Xiaodan Zhu

Assistant Professor



Dr. Xiaodan Zhu is an Assistant Professor of the Department of Electrical and Computer Engineering. He leads the Text Analytics and Machine Learning Lab (TAML). Dr. Zhu received his Ph.D. from the Department of Computer Science at the University of Toronto in 2010 and his Masters of Engineering from the Department of Computer Science and Technology at Tsinghua University in 2000. He was a researcher of National Research Council Canada from 2010 to 2017.

Dr. Zhu and his students published at top machine learning, natural language processing, and artificial intelligence conferences and journals such as ICML, ACL, IJCAI, JAIR, IEEE/ACM TASLP, JASIST, JAMIA, NAACL, EACL, IPM, etc. His recent work has received the Adam Kilgarriff *SEM Best Paper Award for Lexical Semantics.

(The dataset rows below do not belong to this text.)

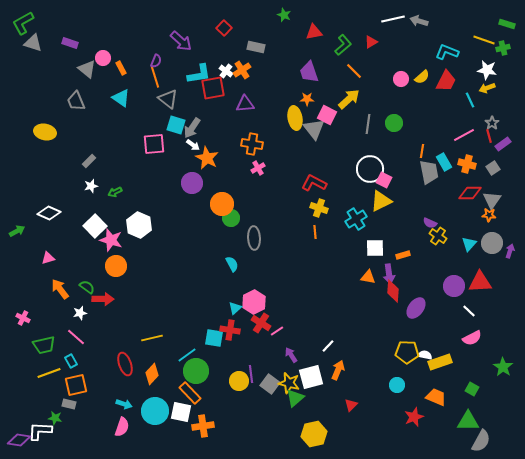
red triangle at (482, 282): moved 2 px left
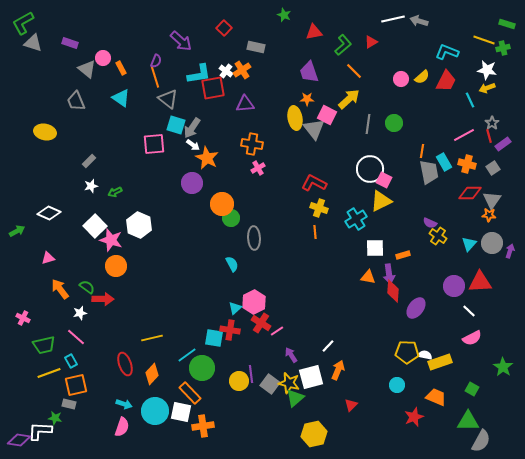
green circle at (196, 371): moved 6 px right, 3 px up
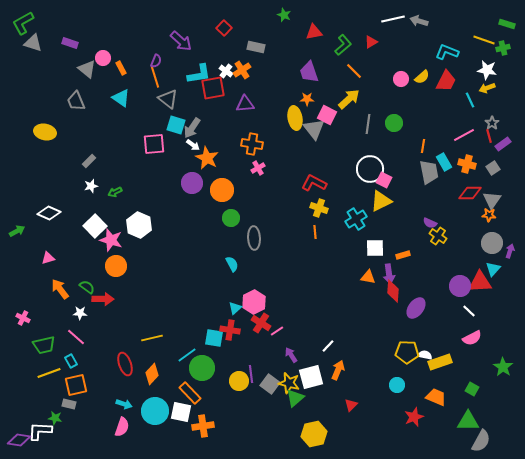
orange line at (422, 151): moved 1 px right, 5 px up
orange circle at (222, 204): moved 14 px up
cyan triangle at (469, 244): moved 24 px right, 25 px down
purple circle at (454, 286): moved 6 px right
white star at (80, 313): rotated 16 degrees clockwise
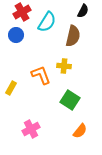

Dr. Zhu has much experience with industry. Rencently, he help Creative Destruction Lab at Rotman School of Managemen of University of Toronto review startup companies' proposals. As another example, he is consulting for IflyTek Inc, a speech and natural language processing company ranked the 6th in MIT Technology Review's "50 smartest company 2017". In the past, he has worked with top industrial research labs either as a research intern (Google (New York), IBM T.J. Watson Research Center), a visiting scholar (Microsoft Research Asia), or as a full-time researcher (Intel's China Research Center).

He is an Associate Editor of the Computational Intelligence journal. He also served other academic committees, e.g., recently as the Publication Chair of COLING-2018, an Area Chair for ACL-2018 and for COLING-2018, and a Steering Committee Member of SemEval-2018. He is an active reviewer for NIPS, AAAI, AISTATS, IJCAI, ACL, TKDE, EMNLP, ICASSP, TASLP, COLING, JBI, ICASSP, INTERSPEECH, ect.

Dr. Zhu is an Evaluation Group Member of NSERC Discovery Grants (Computer Science Group, 2016-2019), Canada. He also served as an external reviewer for government grants such as General Research Fund (GRF), Hong Kong; Faculty Development Scheme (FDS), Hong Kong; Discovery Grants, Canada; Industrial Research & Development Fellowship, Canada.